John L. Horst, professor emeritus of physics at EMU, recently salvaged from storage a large chart depicting "principles of electromagnetic radiations," dated 1938. Horst taught at EMU from 1967 until retiring in 2004.
John L. Horst examines the framed principles of electromagnetic radiations chart that now hangs in the Suter Science Center. A photo from 1943 of students in M.T. Brackbill’s physics lab is displayed to the left of the chart. (Photo by Jim Bishop)
According to Horst, the 3 1/2-foot by 5-foot "elegantly complex" poster originally hung on the wall behind the lecture deck of the late M.T. Brackbill’s "creative, quirky" physics classroom in the basement of the old administration building.

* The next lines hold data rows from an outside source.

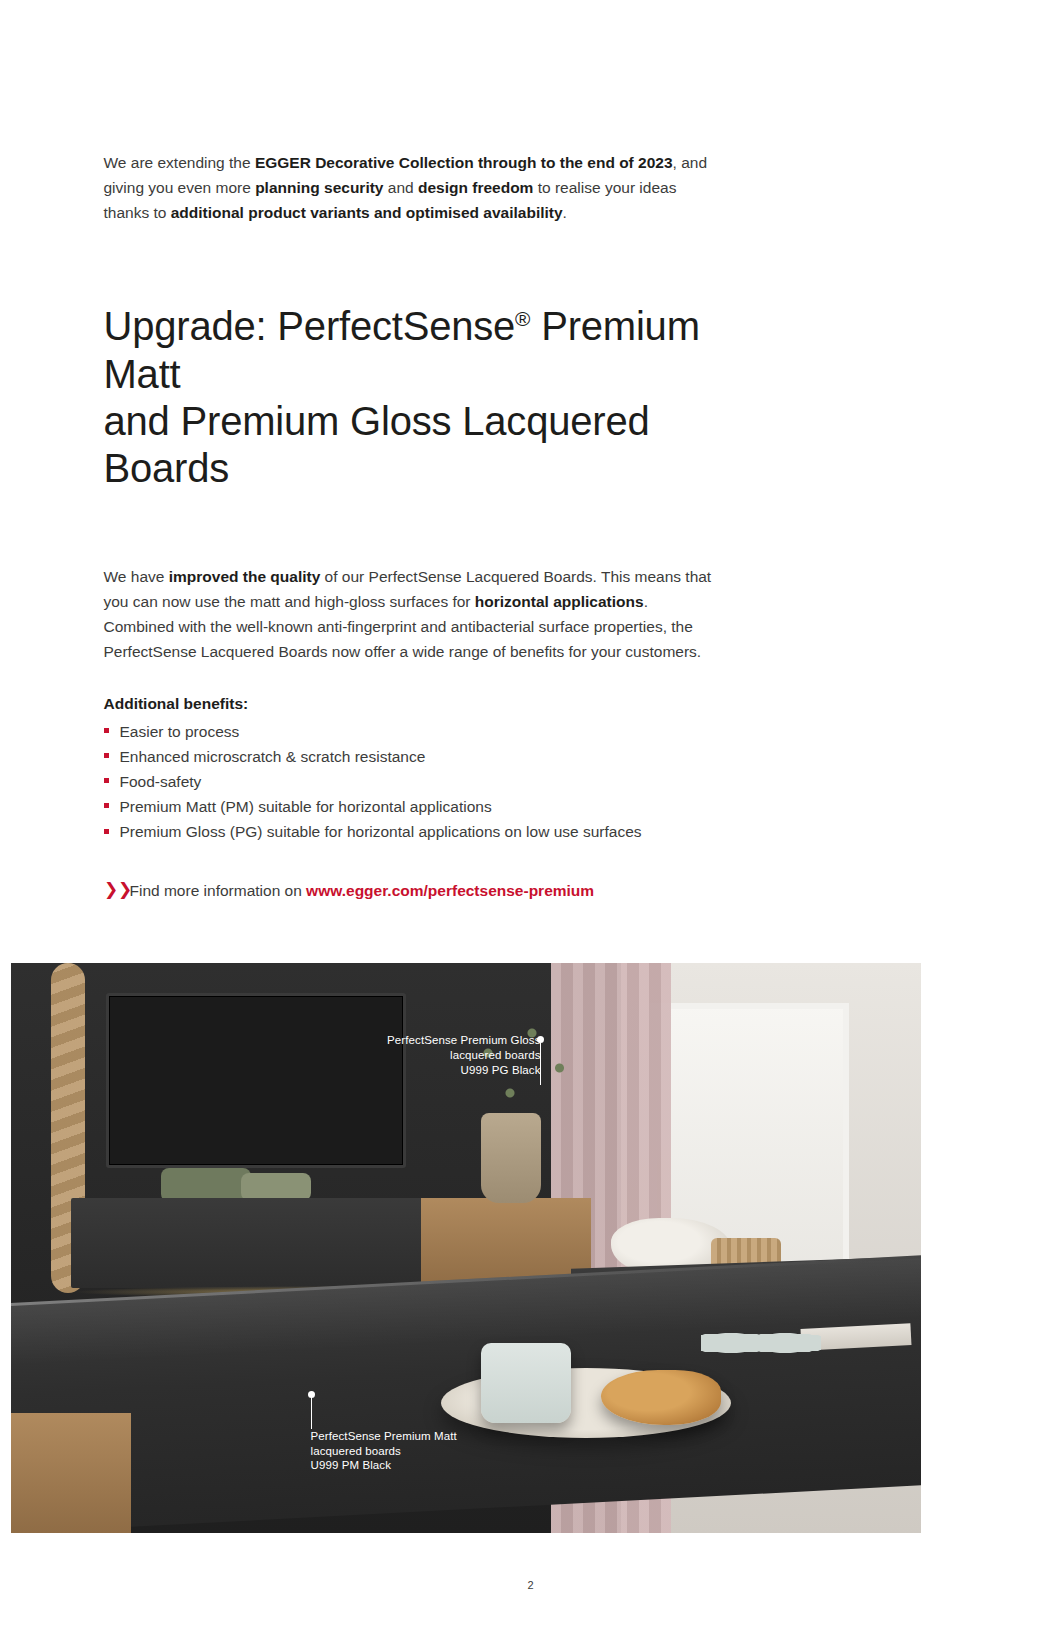We are extending the EGGER Decorative Collection through to the end of 2023, and giving you even more planning security and design freedom to realise your ideas thanks to additional product variants and optimised availability.
Upgrade: PerfectSense® Premium Matt
and Premium Gloss Lacquered Boards
We have improved the quality of our PerfectSense Lacquered Boards. This means that you can now use the matt and high-gloss surfaces for horizontal applications. Combined with the well-known anti-fingerprint and antibacterial surface properties, the PerfectSense Lacquered Boards now offer a wide range of benefits for your customers.
Additional benefits:
Easier to process
Enhanced microscratch & scratch resistance
Food-safety
Premium Matt (PM) suitable for horizontal applications
Premium Gloss (PG) suitable for horizontal applications on low use surfaces
❯❯ Find more information on www.egger.com/perfectsense-premium
PerfectSense Premium Gloss
lacquered boards
U999 PG Black
PerfectSense Premium Matt
lacquered boards
U999 PM Black
2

Brackbill taught science and many other courses at EMU from 1919 to 1956. He died in 1963.
Edited by Nobel Prize Winner
The chart was edited by Arthur H. Compton, who shared the Nobel prize in physics in 1927 for the Compton Effect, a scattering experiment that demonstrated that x-rays are photons that have quantum particle properties. He later showed that cosmic rays are photons from deep outer space.
A sidenote: Compton’s mother was a Mennonite from Ohio. He attended Bluffton (Ohio) College (now University) for a year in the early part of the 20th century.
The chart moves the observer from top to bottom with "a flurry of ideas, depicting how various parts of the spectrum are generated," Horst noted.
"Many applications – from astronomy, chemistry, engineering, medicine and physics – are part of the spectrum, with everything related to existing technologies of 1938," he said.
Physicist James Maxwell first described the wave theory of electromagnetic spectrum in the late 19th century. The particle theory of the spectrum emerged with the development of quantum mechanics in the early 20th century.
Modern Look, Striking Colors
"The color scheme is striking and excellent for its day," Horst said. The graphic arrangement is amazing considering the creators had no computer assistance back then."
Horst noted that the chart "wasn’t carefully stored, and the bottom portion had some broken or missing pieces." He credited local craftsman Raymond Shank for his "excellent restoration and framing work." The chart is now displayed on the wall adjacent to the current physics laboratory in EMU’s Suter Science Center.